Commune in French Polynesia, France

Maupiti is a commune of French Polynesia, an overseas territory of France in the Pacific Ocean. The commune is in the administrative subdivision of the Leeward Islands.

The commune of Maupiti is made up of the island of Maupiti proper with its surrounding islets emerging from the coral reef, with an area of 12.1 km^{2} in total, and of three distant atolls:
- Maupiha'a ( Mopelia), 4.6 km^{2} in land area, located 185 km (115 mi) south-west of Maupiti
- Manua'e (a.k.a. Scilly), 4.9 km^{2} in land area, located 255 km (160 mi) west of Maupiti. This atoll is the westernmost emerged land of French Polynesia.
- Motu One (a.k.a. Bellinghausen), 3.97 km^{2} (0.9 sq mi) in land area, located 250 km (155 mi) north-west of Maupiti.

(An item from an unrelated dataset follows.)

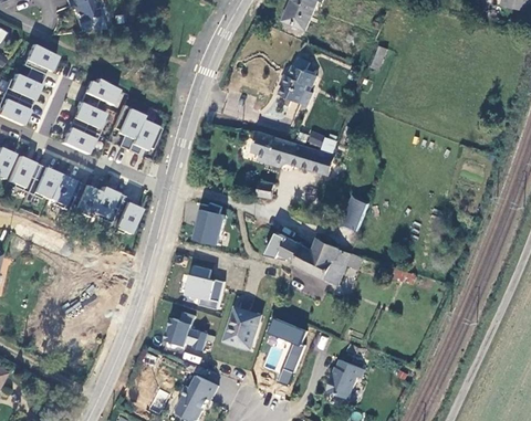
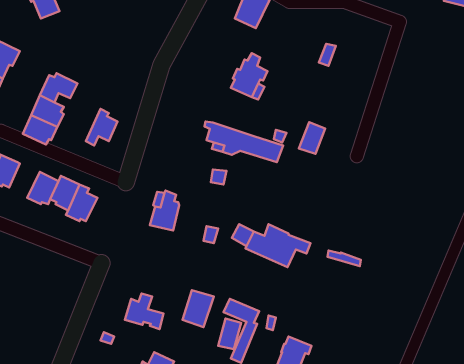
building: [112,106,142,150] -> none
building: [45,173,77,210] -> none
building: [341,196,368,229] -> [299,122,325,154]
building: [187,264,225,307] -> none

Most of the inhabitants live on Maupiti island itself. The atolls of Maupiha'a and Manua'e have 20 and 21 inhabitants respectively, while Motu One is uninhabited. At the 2022 census the commune had a population of 1,302.

The administrative center of the commune is the settlement of Vai'ea, on the island of Maupiti.